Não se trata de esgotamento criativo. Ao contrário! É a nova televisão que está se firmando. A antiga televisão só media o sucesso por audiência instantânea e absoluta. É o que chamamos de Ibope (apesar do Ibope medir outros índices). Mas a nova TV usa outros critérios. Um deles é a quantidade de fãs fieis ao programa. O programa pode não alcançar mais alta audiência genérica. Mas tem uma pequena quantidade de fãs dispostos a pagar assinatura de um serviço de vídeo por demanda apenas porque esse programa esta lá. Isso é fundamental para o sucesso de uma plataforma de vídeos on-demand. E para canais como a HBO, que são baseados em assinantes. O sucesso agora é medido também pela influência da série em influir na decisão do usuário de assinar um serviço. Você vai escolher entre Netflix ou Hulu? Essa é a verdadeira questão. Uma série que tem um milhão de fãs realmente fieis pode valer mais do que uma obra genérica que não quer desagradar ninguém e assim agrada a todos mais ou menos. Para medir Ibope genérico, o importante era não desagradar ninguém. Na antiga TV genérica (que até hoje ainda manda no modelo brasileiro), o objetivo era esse: não desagradar ninguém. Basta ver os debates antigos que acontece sempre que uma novela da Globo tenta inovar. Isso ainda é modelo antigo. Agora o sucesso é agradar realmente alguns. Por quê? No on-demand não tem mais isso de ser mais ou menos. O sucesso não é agradar a todos um pouquinho. Agora, o público tem poder real de escolha. E só escolhe o que realmente quer. Ninguém assiste o que gosta mais ou menos. Você só assiste mesmo o que você ama! Na nova televisão, o que agrada a todos mais ou menos é fracasso. Agora, é melhor você agradar realmente alguns. Agora, é paixão. É fã. É heavy user.

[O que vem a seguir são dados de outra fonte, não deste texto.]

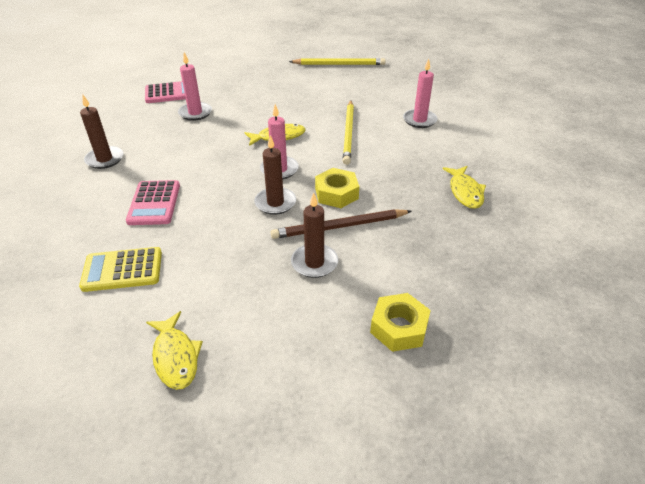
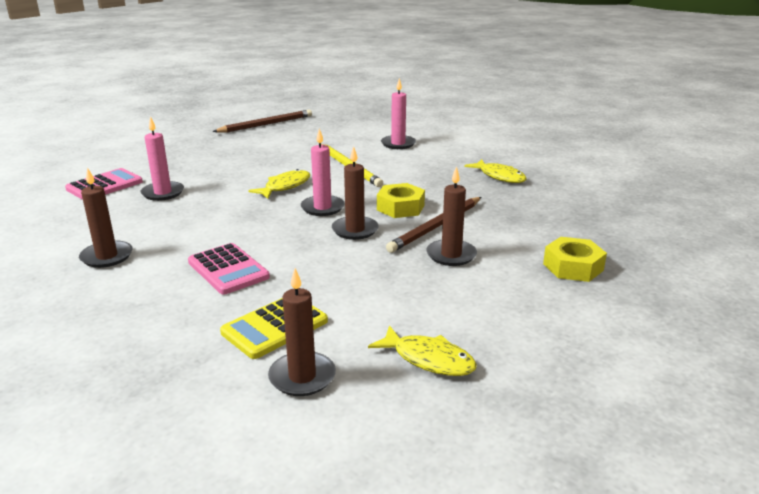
camera: 35 degrees left, 15 degrees down
(88, 323) = (302, 377): none -> brown candle
(339, 64) = (266, 124): yellow pencil -> brown pencil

Outra característica da nova televisão é que o que faz sucesso é ser autoral. O que antes era temido, agora é o sucesso. O novo lema é “Ame-me ou ignore-me”. Ninguém é mais obrigado a odiar nada, pois num mundo sem grade fixa, só entra em sua televisão o que você clicar. E a autoria se torna a marca de estilo, o que realmente é o diferencial para conquistar fãs.
Veja o desafio de fazer uma nova temporada de uma série antiga. Imagine-se fazendo a nova temporada de “Twin Peaks”, 30 anos depois. É uma radicalização do desafio que qualquer seriado passa em sua nova temporada. Resumindo: um seriado tem que ser totalmente diferente, sendo sempre a mesma coisa.
Ou seja, muda o enredo. Mas continua o tom e a estética da série. Isso é padrão de todas as séries. No caso de séries que voltarão a ser filmadas anos depois, isso se amplia. Pode até mudar os atores todos. E/ou eles terão outra idade. Mas o que tem que ser mantido é o que realmente fidelizou o público: o modo de contar a história. Sua forma. Sua estética no sentido mais puro: forma em relação com a recepção. Isso é o DNA da série. O desafio é manter a autoria.
Fica cada vez mais claro que o diferencial de uma série é a autoria. O estilo. A televisão começa a se sedimentar como uma arte de autores.
E, enquanto isso, no Brasil, ainda estamos discutindo a audiência de 0,5 ou 0,6 pontos dos canais por assinatura.
O fato é que nem sempre o capitalismo é realmente ágil.